I never liked to read that much.  School required enough that recreational reading in the 70's wasn't that hip to a teenager.  Thus, I never read anything by Mark Twain.   What did I have in common with a long-winded guy who told stories about life in a small town near the Mississippi River?  Okay, except for writing talent, I had a lot in common with Twain, a.k.a. Samuel Clemens.  Still, I hadn't read Tom Sawyer or Huck Finn, but I did catch the movies so I had a pretty good grasp of their concepts.  One thing I admired was Sawyer's sales ability to convince his friends to do something they didn't want to (paint a picket fence).  I applied this technique often as a youth, especially when I wanted my friends to go watch trains with me. 

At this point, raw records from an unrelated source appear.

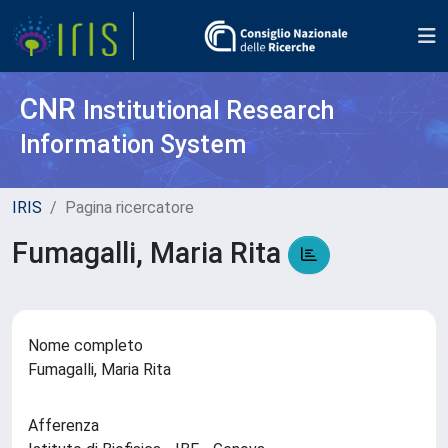
CNR
Institutional Research
Information System
IRIS
Pagina ricercatore
Fumagalli, Maria Rita
Nome completo
Fumagalli, Maria Rita
Afferenza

Living in a small town means there aren't always fun things to do, especially in the 70's.  Cruising, playing mini-golf in Cape, fishing, that is about it.  We were too young to attend the shooting matches at Al's Tavern although that concept intrigued me.  It was as close to Vegas as most in the 63740 zip code would get.  So often we had to manufacture some fun.  Ring door bells and run, cow tipping, sneak into the closed city pool or use your dad's railroad flashlight to try to turn off street lights via their auto sensor.  That doesn't wow my kids these days, with X-Box, MySpace, Pay Per View and Blue Toothed
Cell calls.  But in 1981, my concept of rural fun was to drive to railroad tracks, wait an hour, and then have a mile long of steel fly by in a matter of seconds.  Train watching was my hobby. 

If train watching made me a dork, I was actually the apprentice to the master dork in Tim Cannon, the publisher of ChaffeeMissouri.com.  Tim loved trains more than I did.  It was an avid hobby for him.  But in 1981, he had a life, a girlfriend, and he didn't always have time for the hobby.  I had nothing but time.  Tim had taught me about one of the most fascinating train watches out there, the fast freight train known as the Blue Streak Merchandiser.  The Blue Streak was a really fast train on the Cotton Belt that left the Alton and Southern yard in East St. Louis and rocketed at 80 plus m.p.h. on its way to Dallas.  It passed just north of Chaffee on the Cotton Belt's tracks at Rockview.  While most trains came through Rockview never over 50 mph, the Blue Streak was green lighted to go faster than anything I had ever seen.

I was sold, but it is never fun to watch trains alone.  I needed my friends.  So I convinced them that watching the Blue Streak would be more fun than lighting bags of dog droppings on someone's porch.  They came along a few times.  Most were bored but I found the jaunt fascinating.  To see the Blue Streak, you drove to Rockview.  We parked a half mile away and walked up the Frisco tracks to the intersection with the Cotton Belt.  Some climbed the signal tower nearby.  While train watching is often random, never knowing when or what you will see, the Blue Streak was the model of timing.  Every night at 9 pm in came so you couldn't be late. 

There was never another train getting in the way.  The Blue Streak had such time sensitive cargo that every train got out of the way well in advance.  I have no idea what the cargo was or why it was such a dire emergency.  They weren't refrigerated cars.  Someone said it was stolen auto parts but that doesn't seem that believable as an adult.  Sort of like the story of the guy who fell asleep in a bar and awoke in a bathtub full of ice missing a kidney.  Plausible or not, whatever the cargo, the train was coming and we would be ready.  It was almost total darkness except the stars and the moon.  When it approached, far off you could see the Mars light, a headlight we only saw on Cotton Belt trains.  Its slow circles hid the fact that the light itself was approaching you at 85 m.p.h.  You tensed up because you knew the show was about to go down.  You stepped back from the tracks because at that speed, if the train had problems, you needed a head start.  You could hear the horn blowing loudly at the first crossing in Rockview and before you knew it, it was blaring at the second crossing (which is no longer there) and the Blue Streak Merchandiser was upon you. 

It is hard to tell which is louder, the train's horn blaring or just the thunder of something so massive hammering the intersection rails.  You really couldn't look up and recognize much of what was right in front of you.  It really was a streak.  These days, it is like being on the front row of a NASCAR race and staring straight ahead and trying to focus on a car flashing in front of you.  The burst of noise and light was pretty much sensory overload.  Since the train was never that long, it passed it about 30 seconds but for that half minute, if you were close enough, everything in your field of view had transformed in such a rapid pace that the experience itself was a thrill ride, at least for a dork like me.  As the Streak passed, the sounds dropped and all you saw was a quiet caboose quickly disappearing into the evening skyline.

While I couldn't convince many of my friends to go watch the Blue Streak many times, to this day, many of them recall with a smile the night they went to see the phenomenon of the Blue Streak Merchandiser.  While it may not have topped their list of experiences as a kid, perhaps it did make it on the list and somehow found a way to land ahead of cow tipping.  The animal rights people probably prefer it that way too.